Folks want the magic to be staring them right in the face and they want to see it dance and sing in front of them. Obviously Aladdin did well in the box office and banked a lot of nostalgia and how it worked with the changes that were made. Not everything could be put in since the animated version might have had, cover your ears, themes that aren’t allowable in this day and age. People seem to forget that Disney movies have always dealt with more adult themes no matter that they’ve been geared towards children, as a city in the Middle East, fictional as it is, that practices the same Middle Eastern customs as various cultures of today and in the actual past, seems like it would be a less magical place and a much harsher one than what we see. Agrabah obviously isn’t perfect in the movie but it’s also a much looser society than one might think is possible in the real world because, well, movie reasons. Seriously, that’s what it seems to boil down to since explaining away the most obvious gaffes in society when it comes to movies tends to get overlooked or introduced to a serious deus ex machina moment that makes everything better and thereby cleans up any potentially messy story line that might occur. This is a common theme in Disney movies since no matter how much of a bind the writers tend to get themselves in they come up with a perfect way to either sweep it under the rug or somehow develop a cure-all that can come along and make everything better. That’s not to say that the hero or the villain never struggles, but there tends to be a lot more short and sweet solutions than there are twisting and winding story lines that kids might not be able to follow.

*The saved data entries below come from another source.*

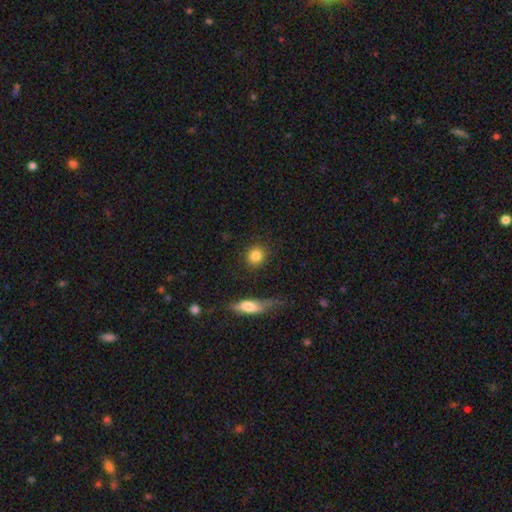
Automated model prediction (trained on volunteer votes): smooth 85%, star or artifact 8%, featured or disk 7%. Down the decision tree: how rounded — round (83%); merging — none (86%).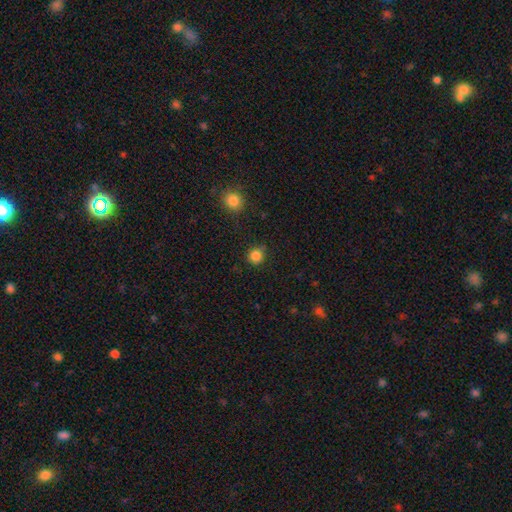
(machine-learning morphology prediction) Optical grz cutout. It shows a smooth galaxy with no disk features (84%) that is round (92%). Merging: none (83%).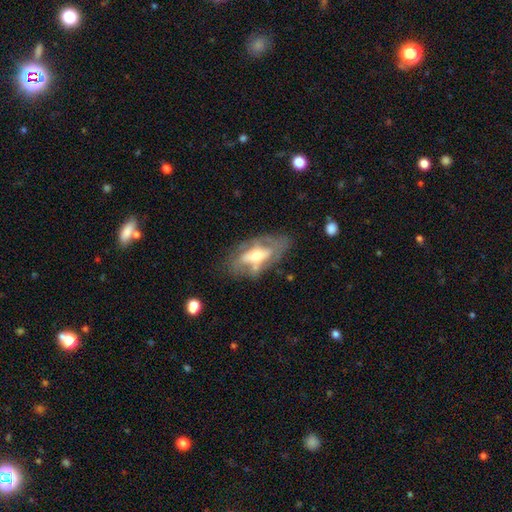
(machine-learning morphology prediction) Q: Smooth or featured?
A: featured or disk (62%); runner-up: smooth (31%)
Q: Edge-on disk?
A: no (82%); runner-up: yes (18%)
Q: Bar?
A: no (51%); runner-up: weak (27%)
Q: Spiral arms?
A: no (57%); runner-up: yes (43%)
Q: Bulge size?
A: moderate (61%); runner-up: small (24%)
Q: Merging?
A: none (54%); runner-up: minor disturbance (24%)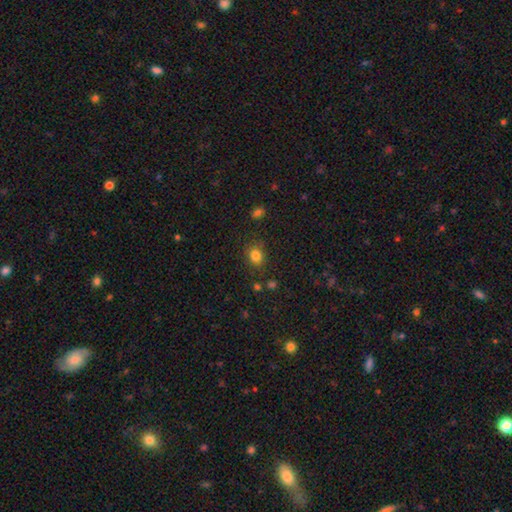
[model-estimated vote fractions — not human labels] Q: Smooth or featured?
A: smooth (82%); runner-up: star or artifact (12%)
Q: How rounded?
A: round (63%); runner-up: in between (36%)
Q: Merging?
A: none (80%); runner-up: minor disturbance (13%)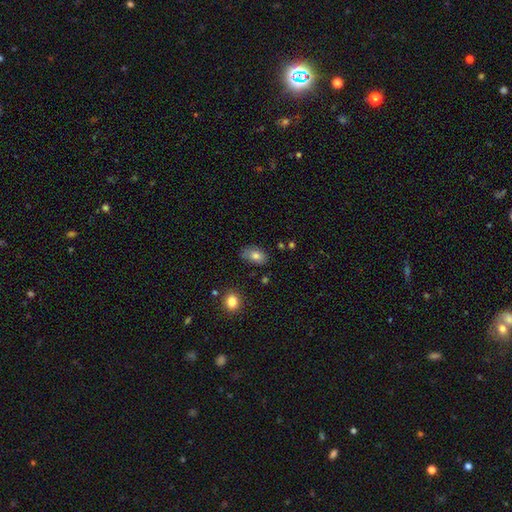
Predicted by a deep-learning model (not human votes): This appears to be a smooth galaxy with no disk features (79%) that is in between round and cigar-shaped (89%). Merging: none (73%).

In other words, Disney is into simplification in a big way, which isn’t bad but can be a bit too easy for any movie that they’ve made. Aladdin is a great story, and one that has likely inspired a lot of people despite the idea of not being able to escape being poor so easily. But the live-action movie still causes a few hackles to rise since, as Josh Lezmi of CheatSheet would agree with, not only is Will Smith not a perfect stand-in for Robin Williams, rest in peace, but the cast is made up of virtual unknowns that don’t seem to contribute all that much to the movie. This can be argued with ease honestly but the truth is that without whitewashing, which would ruin this movie, it was still possible to find faces and names that people would likely know since there are plenty of darker-skinned individuals that either come from the Middle East or can trace their lineage to that part of the world that would have worked just as well. Aladdin, Jasmine, and Jafar are not hard characters to cast, and in fact one of the only really hard characters would have been the Genie, but of course Will Smith offers the type of energetic performance that wasn’t Robin Williams by any means but was still seen as dynamic and capable of being accepted by many fans.
Overall this movie wasn’t horrible and it’s managed to reach a lot of people that have spoken highly of it. But for those that enjoyed the animated version and Robin Williams’ addictive energy, it’s probably a close second when it comes to being a favorite.